## Required action
Given the records below, transcribe each of them exactly.

## Listed records
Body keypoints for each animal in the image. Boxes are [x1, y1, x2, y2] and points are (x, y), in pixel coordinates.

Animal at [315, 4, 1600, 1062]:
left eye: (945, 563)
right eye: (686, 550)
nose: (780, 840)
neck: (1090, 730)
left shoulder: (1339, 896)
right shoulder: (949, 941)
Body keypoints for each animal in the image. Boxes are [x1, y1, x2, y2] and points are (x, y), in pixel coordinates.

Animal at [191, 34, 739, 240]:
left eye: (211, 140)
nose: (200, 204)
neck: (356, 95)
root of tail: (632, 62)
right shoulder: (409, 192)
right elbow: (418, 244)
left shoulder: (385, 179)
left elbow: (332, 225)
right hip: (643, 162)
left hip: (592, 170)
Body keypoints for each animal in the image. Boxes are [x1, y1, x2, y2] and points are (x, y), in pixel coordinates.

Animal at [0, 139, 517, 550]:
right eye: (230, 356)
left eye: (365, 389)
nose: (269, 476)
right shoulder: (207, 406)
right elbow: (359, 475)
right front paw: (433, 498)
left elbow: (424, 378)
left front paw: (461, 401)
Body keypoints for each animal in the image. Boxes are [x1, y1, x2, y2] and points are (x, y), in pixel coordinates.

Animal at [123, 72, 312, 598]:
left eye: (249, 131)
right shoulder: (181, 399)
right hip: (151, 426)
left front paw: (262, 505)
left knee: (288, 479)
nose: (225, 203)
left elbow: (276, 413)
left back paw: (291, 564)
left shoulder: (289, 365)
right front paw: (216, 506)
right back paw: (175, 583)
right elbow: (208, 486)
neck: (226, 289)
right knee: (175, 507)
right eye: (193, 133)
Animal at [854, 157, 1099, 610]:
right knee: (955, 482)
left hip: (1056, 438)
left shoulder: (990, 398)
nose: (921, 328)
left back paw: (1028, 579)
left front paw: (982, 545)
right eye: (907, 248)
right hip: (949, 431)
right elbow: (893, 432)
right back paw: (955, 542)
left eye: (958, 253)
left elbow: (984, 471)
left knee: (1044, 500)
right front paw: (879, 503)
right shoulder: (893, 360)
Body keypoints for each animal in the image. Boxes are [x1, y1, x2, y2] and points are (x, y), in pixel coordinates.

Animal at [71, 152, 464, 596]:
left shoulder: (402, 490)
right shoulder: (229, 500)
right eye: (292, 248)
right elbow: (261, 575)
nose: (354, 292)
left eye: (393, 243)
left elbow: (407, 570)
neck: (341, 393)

## Final answer
Body keypoints for each animal in the image. Boxes are [x1, y1, x2, y2] and points are (x, y), in pixel coordinates.

Animal at [315, 4, 1600, 1062]:
left eye: (945, 563)
right eye: (686, 550)
nose: (780, 840)
neck: (1090, 730)
left shoulder: (1339, 896)
right shoulder: (949, 941)
Body keypoints for each animal in the image. Boxes are [x1, y1, x2, y2] and points are (x, y), in pixel coordinates.

Animal at [191, 34, 739, 240]:
left eye: (211, 140)
nose: (200, 204)
neck: (356, 95)
root of tail: (632, 62)
right shoulder: (409, 192)
right elbow: (418, 244)
left shoulder: (385, 179)
left elbow: (332, 225)
right hip: (643, 162)
left hip: (592, 170)
Body keypoints for each animal in the image. Boxes are [x1, y1, x2, y2] and points are (x, y), in pixel coordinates.

Animal at [0, 139, 517, 550]:
right eye: (230, 356)
left eye: (365, 389)
nose: (269, 476)
right shoulder: (207, 406)
right elbow: (359, 475)
right front paw: (433, 498)
left elbow: (424, 378)
left front paw: (461, 401)
Body keypoints for each animal in the image. Boxes are [x1, y1, x2, y2] and points are (x, y), in pixel coordinates.

Animal at [123, 72, 312, 598]:
left eye: (249, 131)
right shoulder: (181, 399)
right hip: (151, 426)
left front paw: (262, 505)
left knee: (288, 479)
nose: (225, 203)
left elbow: (276, 413)
left back paw: (291, 564)
left shoulder: (289, 365)
right front paw: (216, 506)
right back paw: (175, 583)
right elbow: (208, 486)
neck: (226, 289)
right knee: (175, 507)
right eye: (193, 133)
Animal at [854, 157, 1099, 610]:
right knee: (955, 482)
left hip: (1056, 438)
left shoulder: (990, 398)
nose: (921, 328)
left back paw: (1028, 579)
left front paw: (982, 545)
right eye: (907, 248)
right hip: (949, 431)
right elbow: (893, 432)
right back paw: (955, 542)
left eye: (958, 253)
left elbow: (984, 471)
left knee: (1044, 500)
right front paw: (879, 503)
right shoulder: (893, 360)
Body keypoints for each animal in the image. Boxes are [x1, y1, x2, y2] and points are (x, y), in pixel coordinates.

Animal at [71, 152, 464, 596]:
left shoulder: (402, 490)
right shoulder: (229, 500)
right eye: (292, 248)
right elbow: (261, 575)
nose: (354, 292)
left eye: (393, 243)
left elbow: (407, 570)
neck: (341, 393)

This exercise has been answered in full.